Jones, 29, tries to maintain a regular sleep schedule throughout the year by going to bed and waking up at the same time each day, but he may sleep an hour or two longer on weekends.
He starts his nightly bedtime ritual around 7 or 8. He showers, eats, gets ready for the next day and watches at least two hours of television.
"TV is the last thing before I go to bed," Jones said.
Seldom sleepless: He seldom has problems going to sleep and rarely wakes up in the middle of the night. Sometimes stress or anxiety cause sleeplessness, he said, and clock watching makes him toss and turn.
"I'm still tired when I wake up if there's a lot on my mind," Jones said.

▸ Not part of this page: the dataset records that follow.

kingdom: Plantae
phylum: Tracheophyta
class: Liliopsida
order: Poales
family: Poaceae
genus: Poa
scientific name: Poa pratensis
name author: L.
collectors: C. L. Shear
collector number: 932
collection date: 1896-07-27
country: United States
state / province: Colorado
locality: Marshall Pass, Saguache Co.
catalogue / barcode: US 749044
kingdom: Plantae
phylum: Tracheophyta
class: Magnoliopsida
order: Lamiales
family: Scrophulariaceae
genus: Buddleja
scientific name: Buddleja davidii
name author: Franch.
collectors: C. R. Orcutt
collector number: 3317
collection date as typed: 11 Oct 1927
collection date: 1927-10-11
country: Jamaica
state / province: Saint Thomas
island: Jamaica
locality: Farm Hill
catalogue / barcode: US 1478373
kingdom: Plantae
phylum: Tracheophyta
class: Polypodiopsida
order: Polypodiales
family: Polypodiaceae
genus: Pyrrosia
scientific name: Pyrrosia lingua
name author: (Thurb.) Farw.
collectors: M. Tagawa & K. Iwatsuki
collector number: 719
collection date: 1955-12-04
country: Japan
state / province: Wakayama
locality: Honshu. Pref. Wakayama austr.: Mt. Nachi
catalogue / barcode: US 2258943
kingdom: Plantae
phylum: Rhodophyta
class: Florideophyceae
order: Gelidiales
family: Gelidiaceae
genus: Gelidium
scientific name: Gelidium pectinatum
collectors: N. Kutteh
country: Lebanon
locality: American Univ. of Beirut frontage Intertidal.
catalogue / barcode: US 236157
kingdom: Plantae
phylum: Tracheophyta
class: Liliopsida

He never presses the snooze button on his alarm, he stressed.
"As soon as it goes off I get right up."
Case 4: Natural air conditioning.
Lyle Bailey, 70, also said that summer is not more difficult than other seasons in terms of sleeping. Though the Lordstown resident doesn't have air conditioning, the heat doesn't bother him.
"Big farmhouse with lots of shade -- natural AC," he explained.
In addition to the shade from the large trees around his house, the house stays cool when Bailey runs three fans plus the attic exhaust. Bailey closes up the house during the hot days and opens the windows at night when the air is cooler. He runs the attic fan to circulate the evening air throughout the house. Then he shuts up the house early in the morning.
Schedule: Bailey tries to maintain a regular sleep schedule. His nightly routine is setting the television's timer and falling asleep during the 11 o'clock news, and he wakes automatically around 6:30 every morning.
"You become a creature of habit after many years," Bailey said.
He notices that he often wakes twice a night -- around 2:30 and again around 4:30 -- each time looking at the clock and deciding it's too early to get up.
Though retired, Bailey still works on his farm during the summer.
"I don't get enough relaxation," he said.
Fatigue helps him sleep during the summer, he said, and nothing really keeps him from sleeping.
"I don't have anything to worry about -- as long as the pension check comes in," he joked.
During the heat of summer or anytime, sleep is a valued commodity, and one of Bailey's beliefs rings true to many Americans: "I just think I ought to get more of it."